The heatwave continued, London was a sweaty mass. The month started with a sciencey event where I learned about alcohol (by drinking a fair amount of free booze… all in the name of science!), a trip to Poland for the aforementioned party – look at those hearts in situ! I was in love with them! July was also my birthday (the 17th! represented here with a chocolate ball and raspberry sorbet ball.. heheh balls..), the month my hair kinda exploded with volume, there was free Eton Mess in Soho Square, and I bought kabanos.

August was good…

It started with a little photo-montage of how I made origami stars (which I then didn’t blog..), and my new camera arrived! What a little babe! I had lunch with a dog in a pub; Patrick and I got hammered and barged into Ed’s Diner for the most amazing chips; I worked on my portfolio site. I also flew to Berlin for a long weekend – another garden party, plus boardgames and photobooth fun! Lauren came to visit, we played Guess Who! amongst other sekrit activities. This was also Notting Hill Carnival month, where Patrick and I accidentally joined the parade and shook our booties.

I’m getting all nostalgic looking back at these photos – for about 90-95% of them, I can still remember exactly what I was doing, how I was feeling, why I snapped that photo, what it means to me. My actual memory is pretty shoddy, and I’m a sentimental person, so being able to flick back on photos and remember every feeling (good and bad!) is a novel experience. My next post will be autumn, which holds some sad memories, but also some exciting changes. More tomorrow.

Project 365 (part 1)

Friday (Feb 28th) saw the final day of my first completed Project 365. P365 is a photo a day for a year. Sounds simple, and it’s something I’d actually attempted to do a few times previously, but my god is it difficult.

My previous attacks at doing it always faltered after a couple of weeks, then I’d forget a couple of days and suddenly BAM! its 6 months and I’ve forgotten it. But not this time.

Let me just preface, this is a bit of teeny tiny humblebragging – I am So. Damn. Proud.

So because there are 365 photos to share, I figured I’d do separate posts and split it down – so there are 3 months at a time.

Here are some facts, who doesn’t like facts…

  • There are a fair few selfies. Sorrynotsorry.
  • There’s not a whole load of pattern, consistency, rhyme or reason to the photos taken – basically like me – I very little pattern, consistency, rhyme or reason.. yeah..

These photos chronicle my life for a year, which has had ups and downs, and snaps include…

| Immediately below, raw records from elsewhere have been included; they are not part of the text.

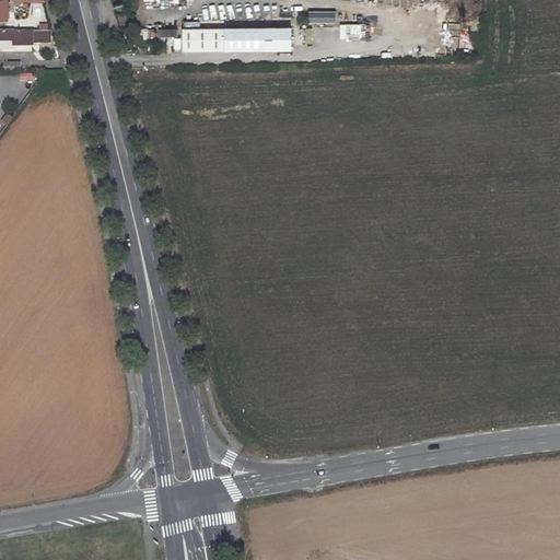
[(307,11),(307,23),(335,23),(335,11),(307,11)]
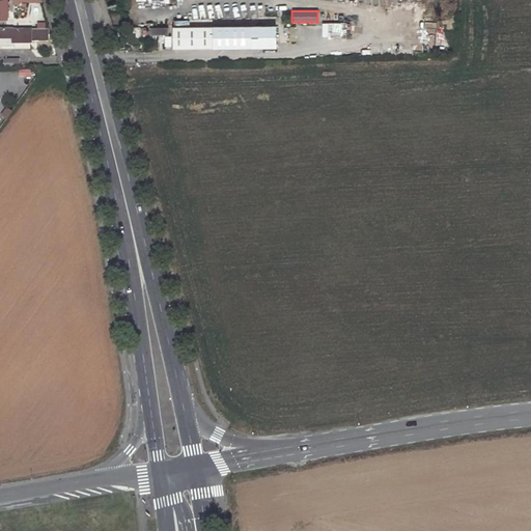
[(345,23),(322,23),(322,37),(345,37),(345,23)]
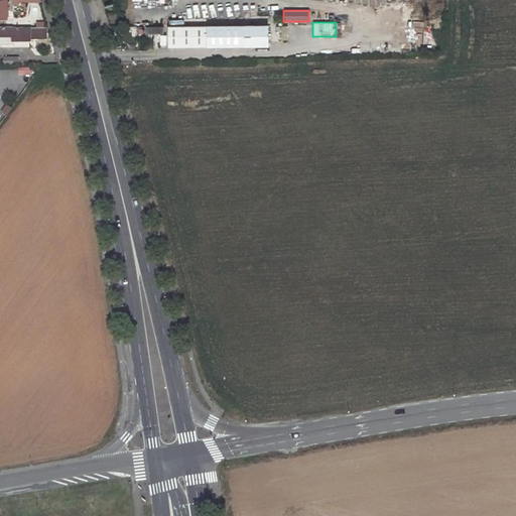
[(40,27),(0,27),(0,37),(13,38),(13,41),(29,41),(29,39),(36,39),(36,33),(40,33),(40,27)]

  • Food. A lot of food. The naughty food crops up more often than the healthy food – let’s be fair, these things photograph nicely. But rest assured I ate plenty of veg in between the junk
  • Booze. It was a summer fuelled by Pimms, I’m surprised it doesn’t feature more
  • Boyfriends, break ups, sad days, good dates, bad dates, and mistakes I’ve made
  • Mundane life – sometimes a photo of a streetlight, at 11.59pm when I haven’t taken a photo of anything else that, seems like a good idea
  • Travel – one of the best things about the past year, starting with the kickstarted my 365, Lisbon, Newcastle, Devon, Warsaw, Berlin, Amsterdam, Warsaw, Jersey, Cannes and Manchester(!)
  • Health, weight gain, weight loss, an indulgent summer followed by an autumn of mistakes followed by a winter of hibernating
  • Happy days – seeing my parents, my best friends, feeling safe

Images are clickable and make a nice little slideshow, thanks for that one WP

So hey, here’s March 2013…

March started with a trip to Lisbon, saw some flowers bloom, legs bared (…then the snow came), and Easter, which involved a visit home to my parents and egg painting/dying.

April 2013

April saw more sunshine, the London Marathon, ice cream, more flowers and going to the gym a lot.

May 2013

May was a mellow month with some good cocktails, a trip to Devon, pancakes, cameras and seeing The Book of Mormon.

My next 365 has already started, with a trip to Birmingham yesterday, which deserves its own blog post really.